[EXERCISE PROMPT] All of the data that follows is to be written out exactly, with images excluded.

[DATA BELOW]

* * *

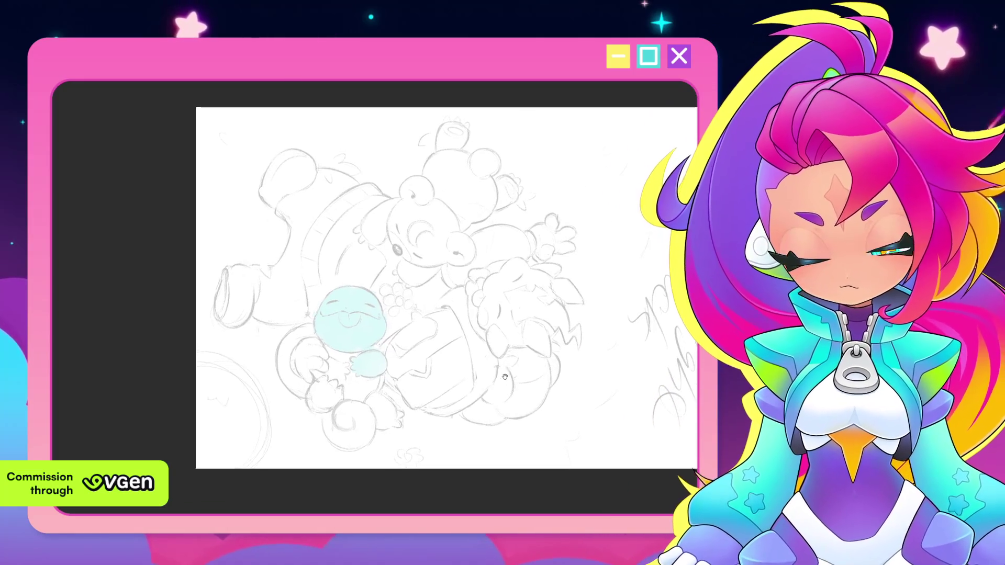
pyautogui.scroll(2, 334, 300)
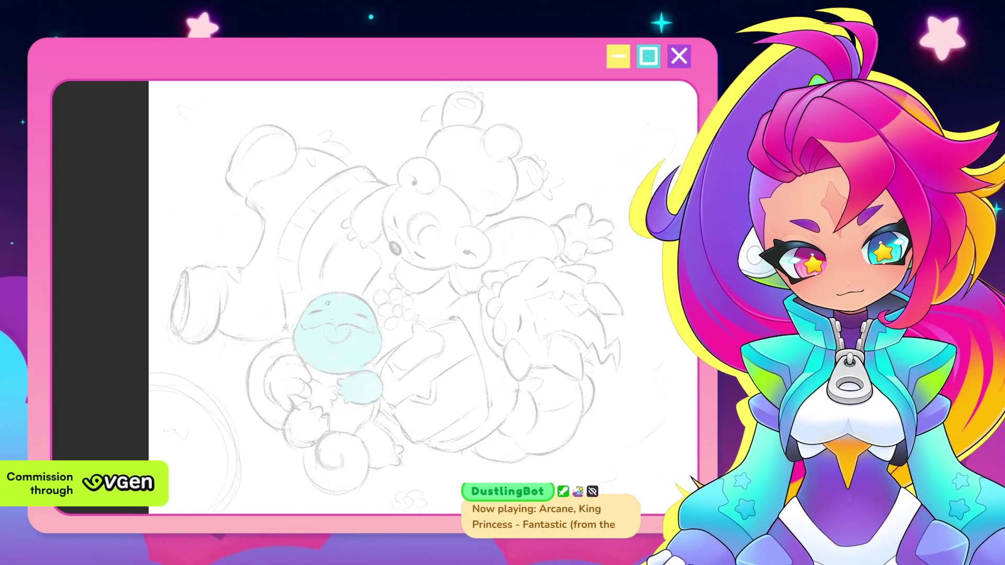
pyautogui.moveTo(312, 301); pyautogui.dragTo(336, 336)
pyautogui.press('ctrl+z')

* * *

[COMPLETED EXERCISE]
pyautogui.scroll(2, 334, 300)
pyautogui.moveTo(312, 301); pyautogui.dragTo(336, 336)
pyautogui.press('ctrl+z')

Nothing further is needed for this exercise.